Positive and negative samples must be collected in order to train our classifier properly. For postive features, hog features are obtained for each image and then reshaped into a 1xD vector placed in a corresponding results matrix. For negative features, it is a bit more tricky. Random slices of the image are generated before obtaining hog features. These hog features are then stored in a similar manner to the positive features.
Here, one matrix combining the two feature sets was created in addition to a "labels" matrix. This labels matrix mirrors the combined features matrix in dimension, and it gives positive features a +1 and negative features a -1 for each spot in the original matrix. The transposes of each of these matrices, along with a lambda value, is then passed into an svm training function.
Run detector is the most complex aspect of the algorithm. The idea here is to create a sliding window that checks for similarities of the window to the positive and negative features. Different windows are given different confidence ratings and then "bboxes" are stored in terms of the coordinates of said windows. Image ids are also stored along with this information.

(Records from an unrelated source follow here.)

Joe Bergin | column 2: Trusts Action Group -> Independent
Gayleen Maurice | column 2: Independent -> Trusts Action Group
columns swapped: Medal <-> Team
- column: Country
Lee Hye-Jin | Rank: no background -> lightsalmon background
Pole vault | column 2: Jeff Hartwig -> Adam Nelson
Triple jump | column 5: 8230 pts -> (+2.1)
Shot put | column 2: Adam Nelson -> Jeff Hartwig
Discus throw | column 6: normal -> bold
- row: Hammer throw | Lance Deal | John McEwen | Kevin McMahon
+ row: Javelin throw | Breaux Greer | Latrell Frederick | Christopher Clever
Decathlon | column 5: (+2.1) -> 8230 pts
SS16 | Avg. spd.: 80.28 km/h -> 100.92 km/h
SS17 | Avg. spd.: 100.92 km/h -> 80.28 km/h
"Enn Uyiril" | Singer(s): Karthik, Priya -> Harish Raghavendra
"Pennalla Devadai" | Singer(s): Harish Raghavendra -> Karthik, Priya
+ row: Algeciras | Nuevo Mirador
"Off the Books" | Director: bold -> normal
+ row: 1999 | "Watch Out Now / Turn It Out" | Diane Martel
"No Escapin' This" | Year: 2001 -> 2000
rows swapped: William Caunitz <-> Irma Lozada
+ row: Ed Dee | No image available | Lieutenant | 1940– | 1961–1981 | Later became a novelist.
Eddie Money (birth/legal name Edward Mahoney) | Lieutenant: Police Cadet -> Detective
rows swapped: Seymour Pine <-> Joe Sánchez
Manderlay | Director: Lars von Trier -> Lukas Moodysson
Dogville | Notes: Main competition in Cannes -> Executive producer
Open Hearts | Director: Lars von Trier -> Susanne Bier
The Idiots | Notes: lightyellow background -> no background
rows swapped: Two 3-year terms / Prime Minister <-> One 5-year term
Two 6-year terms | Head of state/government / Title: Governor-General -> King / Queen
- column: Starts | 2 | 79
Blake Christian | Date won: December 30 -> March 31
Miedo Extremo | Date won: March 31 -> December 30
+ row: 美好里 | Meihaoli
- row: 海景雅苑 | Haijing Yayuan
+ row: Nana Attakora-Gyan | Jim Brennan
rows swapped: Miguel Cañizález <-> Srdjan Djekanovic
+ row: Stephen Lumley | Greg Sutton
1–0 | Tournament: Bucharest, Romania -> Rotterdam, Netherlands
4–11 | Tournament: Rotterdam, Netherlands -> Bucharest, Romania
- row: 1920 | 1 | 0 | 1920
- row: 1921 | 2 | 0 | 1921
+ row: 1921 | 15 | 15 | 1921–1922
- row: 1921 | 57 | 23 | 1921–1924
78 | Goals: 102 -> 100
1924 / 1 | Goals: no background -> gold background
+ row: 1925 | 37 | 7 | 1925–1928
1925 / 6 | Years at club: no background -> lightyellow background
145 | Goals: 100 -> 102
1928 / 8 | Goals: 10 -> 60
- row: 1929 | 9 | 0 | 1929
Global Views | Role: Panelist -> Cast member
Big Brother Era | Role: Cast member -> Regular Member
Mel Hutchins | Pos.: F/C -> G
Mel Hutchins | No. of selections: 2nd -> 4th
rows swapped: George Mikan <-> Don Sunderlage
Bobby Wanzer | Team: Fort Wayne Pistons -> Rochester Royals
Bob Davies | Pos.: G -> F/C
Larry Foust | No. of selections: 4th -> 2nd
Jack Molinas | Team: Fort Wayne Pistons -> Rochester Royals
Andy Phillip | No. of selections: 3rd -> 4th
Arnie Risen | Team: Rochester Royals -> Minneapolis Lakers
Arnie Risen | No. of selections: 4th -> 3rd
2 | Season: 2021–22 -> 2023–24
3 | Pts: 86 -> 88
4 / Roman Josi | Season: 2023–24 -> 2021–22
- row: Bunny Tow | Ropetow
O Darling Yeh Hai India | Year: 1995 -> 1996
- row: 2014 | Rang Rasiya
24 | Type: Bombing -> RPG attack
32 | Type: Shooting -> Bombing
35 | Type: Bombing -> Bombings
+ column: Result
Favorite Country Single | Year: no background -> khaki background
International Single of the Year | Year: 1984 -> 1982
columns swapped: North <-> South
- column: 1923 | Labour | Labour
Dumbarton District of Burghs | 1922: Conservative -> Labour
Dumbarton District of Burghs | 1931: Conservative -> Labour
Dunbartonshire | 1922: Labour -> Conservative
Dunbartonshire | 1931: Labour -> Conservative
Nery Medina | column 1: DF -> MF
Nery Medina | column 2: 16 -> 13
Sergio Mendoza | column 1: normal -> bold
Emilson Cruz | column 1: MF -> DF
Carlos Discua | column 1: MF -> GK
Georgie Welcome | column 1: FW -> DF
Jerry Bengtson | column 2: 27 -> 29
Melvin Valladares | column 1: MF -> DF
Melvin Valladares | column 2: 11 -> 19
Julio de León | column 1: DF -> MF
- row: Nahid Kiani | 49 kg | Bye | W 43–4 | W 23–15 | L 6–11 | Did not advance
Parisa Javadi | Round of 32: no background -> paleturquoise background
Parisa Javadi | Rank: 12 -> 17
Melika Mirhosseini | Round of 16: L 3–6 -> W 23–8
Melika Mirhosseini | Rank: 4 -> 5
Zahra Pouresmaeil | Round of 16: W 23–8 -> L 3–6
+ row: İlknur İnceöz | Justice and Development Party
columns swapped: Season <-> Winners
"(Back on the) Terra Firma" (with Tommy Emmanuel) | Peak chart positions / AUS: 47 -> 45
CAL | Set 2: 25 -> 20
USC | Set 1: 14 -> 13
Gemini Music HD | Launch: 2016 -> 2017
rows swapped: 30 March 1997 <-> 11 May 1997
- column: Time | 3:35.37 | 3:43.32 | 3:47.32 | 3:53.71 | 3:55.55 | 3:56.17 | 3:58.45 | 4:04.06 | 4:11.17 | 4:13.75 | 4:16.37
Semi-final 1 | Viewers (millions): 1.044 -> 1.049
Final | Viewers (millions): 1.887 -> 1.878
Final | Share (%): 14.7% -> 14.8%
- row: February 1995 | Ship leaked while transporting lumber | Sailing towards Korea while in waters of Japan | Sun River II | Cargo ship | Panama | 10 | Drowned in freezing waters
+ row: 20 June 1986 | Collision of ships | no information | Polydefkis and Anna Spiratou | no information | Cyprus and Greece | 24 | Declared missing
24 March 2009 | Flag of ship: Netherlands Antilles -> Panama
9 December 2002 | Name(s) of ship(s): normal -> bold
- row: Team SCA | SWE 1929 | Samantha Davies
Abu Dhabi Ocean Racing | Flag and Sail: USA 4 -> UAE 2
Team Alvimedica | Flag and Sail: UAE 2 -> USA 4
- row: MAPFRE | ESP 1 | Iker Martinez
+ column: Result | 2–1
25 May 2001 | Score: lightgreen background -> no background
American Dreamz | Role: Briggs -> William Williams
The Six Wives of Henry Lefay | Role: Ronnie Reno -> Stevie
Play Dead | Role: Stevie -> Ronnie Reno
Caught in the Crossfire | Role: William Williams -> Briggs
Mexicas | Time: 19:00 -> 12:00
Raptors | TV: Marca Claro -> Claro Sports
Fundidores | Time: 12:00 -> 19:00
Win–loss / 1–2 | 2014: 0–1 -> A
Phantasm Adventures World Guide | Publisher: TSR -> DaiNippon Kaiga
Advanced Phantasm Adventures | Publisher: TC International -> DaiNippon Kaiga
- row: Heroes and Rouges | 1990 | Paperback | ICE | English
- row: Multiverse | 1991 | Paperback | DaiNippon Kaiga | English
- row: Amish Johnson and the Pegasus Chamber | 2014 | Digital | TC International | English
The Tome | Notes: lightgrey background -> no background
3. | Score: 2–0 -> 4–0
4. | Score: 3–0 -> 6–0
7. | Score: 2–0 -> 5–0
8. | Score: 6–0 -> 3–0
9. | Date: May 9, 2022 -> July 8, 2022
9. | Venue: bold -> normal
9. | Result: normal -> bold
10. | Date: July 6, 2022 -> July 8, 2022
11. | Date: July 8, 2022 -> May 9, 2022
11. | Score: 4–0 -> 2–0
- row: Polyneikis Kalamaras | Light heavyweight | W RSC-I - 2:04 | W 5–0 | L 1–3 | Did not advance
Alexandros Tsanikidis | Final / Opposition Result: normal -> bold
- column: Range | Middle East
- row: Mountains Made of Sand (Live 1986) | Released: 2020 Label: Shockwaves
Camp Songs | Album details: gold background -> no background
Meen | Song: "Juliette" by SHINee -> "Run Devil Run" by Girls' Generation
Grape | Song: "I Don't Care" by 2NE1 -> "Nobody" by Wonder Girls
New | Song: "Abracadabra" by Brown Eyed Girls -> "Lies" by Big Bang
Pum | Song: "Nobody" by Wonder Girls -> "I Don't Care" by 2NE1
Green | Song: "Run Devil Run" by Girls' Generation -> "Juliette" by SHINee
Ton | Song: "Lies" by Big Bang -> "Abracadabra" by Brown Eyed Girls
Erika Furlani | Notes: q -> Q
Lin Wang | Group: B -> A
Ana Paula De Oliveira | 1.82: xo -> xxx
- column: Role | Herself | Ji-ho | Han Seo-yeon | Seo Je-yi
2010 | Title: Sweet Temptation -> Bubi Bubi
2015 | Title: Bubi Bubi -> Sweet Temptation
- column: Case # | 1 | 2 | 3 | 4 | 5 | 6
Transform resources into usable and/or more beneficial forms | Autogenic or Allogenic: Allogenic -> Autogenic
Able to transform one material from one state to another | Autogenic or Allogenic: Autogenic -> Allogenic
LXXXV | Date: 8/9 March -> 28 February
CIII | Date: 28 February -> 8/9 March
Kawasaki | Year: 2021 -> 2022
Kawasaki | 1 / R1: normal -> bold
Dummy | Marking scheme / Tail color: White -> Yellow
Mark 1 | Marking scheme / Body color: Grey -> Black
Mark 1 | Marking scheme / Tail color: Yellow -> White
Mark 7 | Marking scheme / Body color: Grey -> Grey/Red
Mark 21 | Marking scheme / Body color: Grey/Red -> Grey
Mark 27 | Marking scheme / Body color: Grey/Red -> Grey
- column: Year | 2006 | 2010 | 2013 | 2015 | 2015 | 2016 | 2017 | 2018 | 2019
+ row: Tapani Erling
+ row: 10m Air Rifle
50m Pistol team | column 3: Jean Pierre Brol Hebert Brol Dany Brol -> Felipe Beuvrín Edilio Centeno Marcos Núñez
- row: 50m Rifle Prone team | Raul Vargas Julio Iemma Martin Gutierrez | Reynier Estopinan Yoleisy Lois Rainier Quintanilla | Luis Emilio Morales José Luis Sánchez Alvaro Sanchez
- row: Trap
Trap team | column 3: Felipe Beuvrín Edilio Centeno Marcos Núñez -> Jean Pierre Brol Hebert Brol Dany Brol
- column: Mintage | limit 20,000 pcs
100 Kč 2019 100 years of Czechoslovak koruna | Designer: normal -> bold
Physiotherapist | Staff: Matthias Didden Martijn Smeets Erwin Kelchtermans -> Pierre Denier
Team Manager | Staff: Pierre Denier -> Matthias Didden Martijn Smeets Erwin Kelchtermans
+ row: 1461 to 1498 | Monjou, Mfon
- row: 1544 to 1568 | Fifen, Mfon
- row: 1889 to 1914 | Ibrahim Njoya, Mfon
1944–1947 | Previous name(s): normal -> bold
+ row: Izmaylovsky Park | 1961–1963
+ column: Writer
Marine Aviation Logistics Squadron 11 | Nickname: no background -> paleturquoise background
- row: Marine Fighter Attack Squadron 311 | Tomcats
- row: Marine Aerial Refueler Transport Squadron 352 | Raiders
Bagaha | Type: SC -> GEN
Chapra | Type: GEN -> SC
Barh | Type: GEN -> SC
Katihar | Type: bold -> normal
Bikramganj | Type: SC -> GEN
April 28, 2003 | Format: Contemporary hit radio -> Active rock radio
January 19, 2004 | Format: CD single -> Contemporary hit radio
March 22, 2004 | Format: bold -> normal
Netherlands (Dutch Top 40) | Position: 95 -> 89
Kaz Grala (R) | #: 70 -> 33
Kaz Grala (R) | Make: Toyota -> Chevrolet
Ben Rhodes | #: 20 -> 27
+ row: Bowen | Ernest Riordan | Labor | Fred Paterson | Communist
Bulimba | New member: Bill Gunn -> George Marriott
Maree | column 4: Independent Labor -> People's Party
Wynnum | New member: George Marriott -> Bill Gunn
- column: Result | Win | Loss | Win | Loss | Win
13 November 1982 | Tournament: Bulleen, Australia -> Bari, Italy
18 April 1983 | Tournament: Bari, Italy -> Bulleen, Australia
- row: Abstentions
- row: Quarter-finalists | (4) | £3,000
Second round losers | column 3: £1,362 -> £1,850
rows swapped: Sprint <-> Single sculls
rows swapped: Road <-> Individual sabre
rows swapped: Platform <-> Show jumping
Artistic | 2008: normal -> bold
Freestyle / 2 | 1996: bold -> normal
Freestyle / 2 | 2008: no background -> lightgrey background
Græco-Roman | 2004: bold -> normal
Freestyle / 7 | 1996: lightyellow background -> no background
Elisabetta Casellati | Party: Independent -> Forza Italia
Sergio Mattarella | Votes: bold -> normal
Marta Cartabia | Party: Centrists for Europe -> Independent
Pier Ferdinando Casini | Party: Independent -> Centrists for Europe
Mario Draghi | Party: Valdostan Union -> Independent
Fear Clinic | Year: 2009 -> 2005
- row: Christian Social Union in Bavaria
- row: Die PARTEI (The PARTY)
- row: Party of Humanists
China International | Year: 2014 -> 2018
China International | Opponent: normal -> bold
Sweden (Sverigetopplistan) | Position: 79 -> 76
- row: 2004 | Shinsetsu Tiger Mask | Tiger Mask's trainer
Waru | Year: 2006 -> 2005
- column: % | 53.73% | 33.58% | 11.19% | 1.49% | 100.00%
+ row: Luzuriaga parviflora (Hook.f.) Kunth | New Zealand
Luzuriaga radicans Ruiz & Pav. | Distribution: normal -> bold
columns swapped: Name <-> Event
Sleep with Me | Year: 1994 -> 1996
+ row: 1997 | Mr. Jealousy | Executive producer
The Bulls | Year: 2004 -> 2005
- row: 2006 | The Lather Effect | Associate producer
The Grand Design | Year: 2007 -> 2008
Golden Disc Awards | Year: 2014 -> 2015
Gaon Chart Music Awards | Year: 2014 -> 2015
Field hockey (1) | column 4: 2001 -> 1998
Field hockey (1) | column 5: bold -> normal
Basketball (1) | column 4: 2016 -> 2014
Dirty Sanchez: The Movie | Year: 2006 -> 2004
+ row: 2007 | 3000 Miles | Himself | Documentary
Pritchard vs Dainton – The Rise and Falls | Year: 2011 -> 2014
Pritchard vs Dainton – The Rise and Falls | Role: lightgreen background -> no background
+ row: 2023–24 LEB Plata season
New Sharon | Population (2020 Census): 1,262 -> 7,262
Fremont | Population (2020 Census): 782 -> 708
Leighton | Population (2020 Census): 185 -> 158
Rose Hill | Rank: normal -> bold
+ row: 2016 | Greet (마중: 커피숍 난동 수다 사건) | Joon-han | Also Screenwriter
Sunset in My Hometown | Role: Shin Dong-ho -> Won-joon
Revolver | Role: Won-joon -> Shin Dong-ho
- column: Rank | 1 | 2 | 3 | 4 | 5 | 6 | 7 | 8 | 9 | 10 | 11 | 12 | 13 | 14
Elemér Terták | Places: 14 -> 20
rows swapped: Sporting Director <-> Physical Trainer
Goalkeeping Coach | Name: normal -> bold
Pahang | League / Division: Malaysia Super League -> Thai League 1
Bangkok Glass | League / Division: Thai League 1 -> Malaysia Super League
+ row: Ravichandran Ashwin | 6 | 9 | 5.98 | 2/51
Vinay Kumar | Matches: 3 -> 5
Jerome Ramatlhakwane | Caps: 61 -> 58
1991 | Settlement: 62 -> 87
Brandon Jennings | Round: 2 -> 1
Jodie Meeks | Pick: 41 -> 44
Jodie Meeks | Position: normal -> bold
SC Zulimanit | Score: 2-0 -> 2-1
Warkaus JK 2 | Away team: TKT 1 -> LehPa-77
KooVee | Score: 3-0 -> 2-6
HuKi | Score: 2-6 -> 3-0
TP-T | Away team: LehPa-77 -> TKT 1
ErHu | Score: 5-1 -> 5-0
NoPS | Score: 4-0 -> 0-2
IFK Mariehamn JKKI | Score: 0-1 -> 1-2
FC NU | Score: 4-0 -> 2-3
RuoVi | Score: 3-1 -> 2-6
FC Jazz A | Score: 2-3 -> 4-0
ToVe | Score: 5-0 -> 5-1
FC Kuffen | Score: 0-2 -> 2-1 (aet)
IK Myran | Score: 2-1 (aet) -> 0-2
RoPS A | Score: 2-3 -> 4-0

The above algorithm is run at different scales to check for similarities at different image sizes. For this project, I decided to perform the algorithm at a 10% scale reduction each time.
Lastly, non-maximum suppression is run to remove duplicate detections.
Ultimately, a lambda of 0001 was selected. This got an accuracy of about 85%. However, lambdas of .001 and .01 had accuracies of about 81% or 82%. A lambda of .1 had an accuracy of 71%, and a lambda of 1 had an accuracy of 21%.